Should You Hire an Injury Attorney for Your Food Poisoning Case?
A common question food poisoning victims ask is when to hire a personal injury lawyer. The best time to retain an attorney is after you realized you suffered food poisoning, as the time following your illness is critical. An attorney can help you gather evidence to build a timeline, and the integrity of evidence weakens as time passes. Proving food poisoning requires building a timeline, such as when you last ate, when you ate the contaminated food at the restaurant, whether you ate anywhere else, when your symptoms began, etc. Building an accurate timeline allows you to establish that you consumed the contaminated food from the negligent restaurant.
An attorney can also work with you to gather your medical records, as this is how to document a personal injury. Your medical records will likely contain information or lab results identifying the bacteria or contagion that caused your food poisoning. An attorney can also investigate the facts surrounding when you dined at the restaurant. An attorney may be able to identify and locate additional victims. Your case will be stronger if there are multiple food poisoning victims because it will be more difficult for the restaurant to argue that they were not the cause of the food poisoning.
Health Codes and Federal Laws
The food service industry is heavily regulated at the Federal, State, and local level. Federal and State laws require restaurants to follow food safety guidelines to minimize potential hazards for patrons. Additionally, the City of Chicago has numerous local ordinances regarding how food is to be stored, handled, and prepared. Chicago ordinances also require restaurant employees to maintain strict hygiene by washing their hands. Finally, restaurants are regularly inspected to ensure that the premises are safe and clean
Despite the extensive regulations enforced by state and local laws, restaurants sometimes fail to obey food safety guidelines. Your case will be significantly stronger if your attorney is able to obtain evidence showing the restaurant violated a health code or Federal or State law. This can help your case because it establishes evidence showing how the restaurant breached its duty of care. The evidence showcasing the restaurant’s breach of the duty of care helps your attorney demonstrate negligence to a judge or jury.
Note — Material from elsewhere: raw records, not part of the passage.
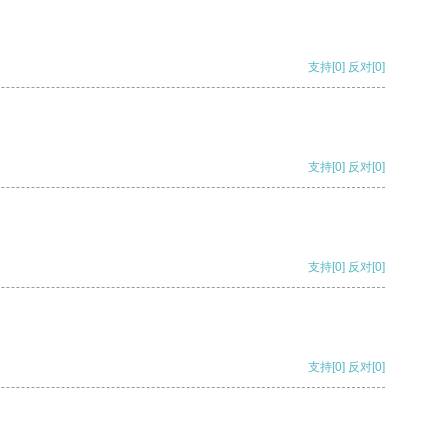
支持
[0]
反对
[0]
支持
[0]
反对
[0]
支持
[0]
反对
[0]
支持
[0]
反对
[0]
Compensation Available in a Food Poisoning Lawsuit
Food poisoning is often caused by pathogens such as parasites or bacteria. The symptoms of food poisoning are not pleasant. Food poisoning victims typically experience painful bouts of vomiting, fever, and diarrhea. Additionally, food poisoning can cause victims to suffer long-term damage to their kidneys, intestines, and possibly brain damage. Victims who suffered severe poisoning are often hospitalized. Victims sometimes need long-term care in order to recover from their injuries. Long-term medical care can be expensive, creating financial stress for victims missing work during recovery.
Under Illinois State Law, food poisoning victims can recover damages in a lawsuit. Victims can seek economic damages based on the financial losses they suffered. Specifically, victims can seek compensation for the cost of their medical care, drugs and medications, and possible future medical expenses. If a victim was unable to work, he or she can seek compensation for his or her lost wages. If a victim is permanently disabled, he or she can seek compensation for future medical expenses and future lost wages.
Additionally, a victim can seek compensation for his or her non-economic damages. Unlike economic damages, which are based on financial losses, non-economic damages are not tied to a specific monetary value. Victims can seek compensation for the physical pain and suffering they endured due to food poisoning. Victims can also seek compensation for the mental trauma they suffered. A personal injury lawyer can help you calculate damages and build a case to sue a restaurant for food poisoning.